* Data for this exercise:
☆ ☆ ☆ ☆ ☆ ☆ ☆
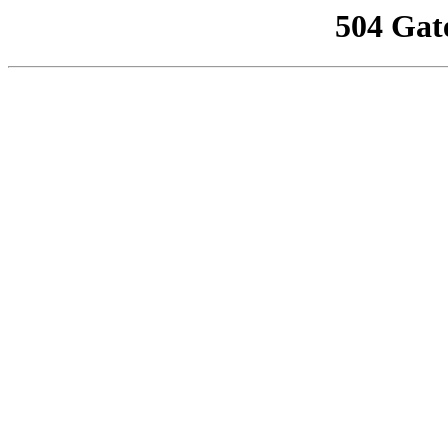
504 Gat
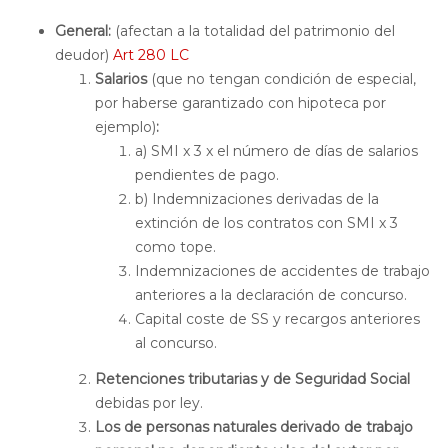
General:
(afectan a la totalidad del patrimonio del
deudor)
Art 280 LC
Salarios
(que no tengan condición de especial,
por haberse garantizado con hipoteca por
ejemplo)
:
a) SMI x 3 x el número de días de salarios
pendientes de pago.
b) Indemnizaciones derivadas de la
extinción de los contratos con SMI x 3
como tope.
Indemnizaciones de accidentes de trabajo
anteriores a la declaración de concurso.
Capital coste de SS y recargos anteriores
al concurso.
Retenciones tributarias y de Seguridad Social
debidas por ley.
Los de personas naturales derivado de trabajo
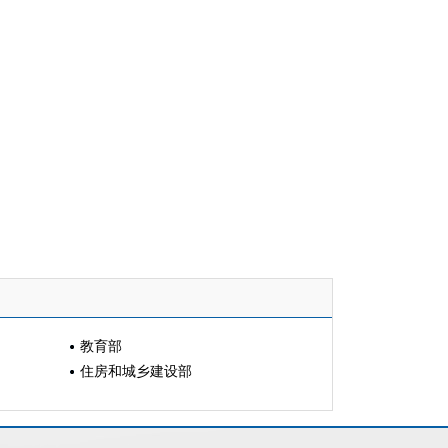
教育部
住房和城乡建设部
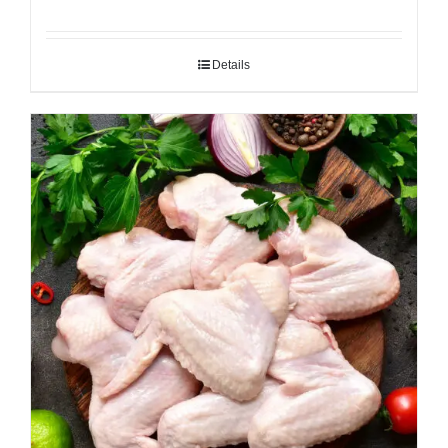
Details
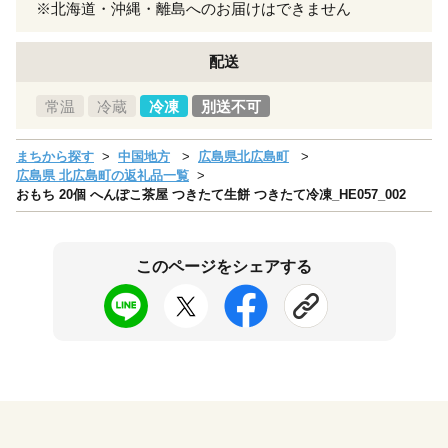
※北海道・沖縄・離島へのお届けはできません
配送
常温
冷蔵
冷凍
別送不可
まちから探す
中国地方
広島県北広島町
広島県 北広島町の返礼品一覧
おもち 20個 へんぽこ茶屋 つきたて生餅 つきたて冷凍_HE057_002
このページをシェアする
☆ ☆ ☆ ☆ ☆ ☆ ☆
* Your assignment:
Rewrite the text of all the rows above, replacing "Indemnizaciones" with "Compensaciones" wherever it appears and leaving everything else unchanged. Leave the pictures out of your answer.

* Answer to this task:
504 Gat
General:
(afectan a la totalidad del patrimonio del
deudor)
Art 280 LC
Salarios
(que no tengan condición de especial,
por haberse garantizado con hipoteca por
ejemplo)
:
a) SMI x 3 x el número de días de salarios
pendientes de pago.
b) Compensaciones derivadas de la
extinción de los contratos con SMI x 3
como tope.
Compensaciones de accidentes de trabajo
anteriores a la declaración de concurso.
Capital coste de SS y recargos anteriores
al concurso.
Retenciones tributarias y de Seguridad Social
debidas por ley.
Los de personas naturales derivado de trabajo
教育部
住房和城乡建设部
Details
※北海道・沖縄・離島へのお届けはできません
配送
常温
冷蔵
冷凍
別送不可
まちから探す
中国地方
広島県北広島町
広島県 北広島町の返礼品一覧
おもち 20個 へんぽこ茶屋 つきたて生餅 つきたて冷凍_HE057_002
このページをシェアする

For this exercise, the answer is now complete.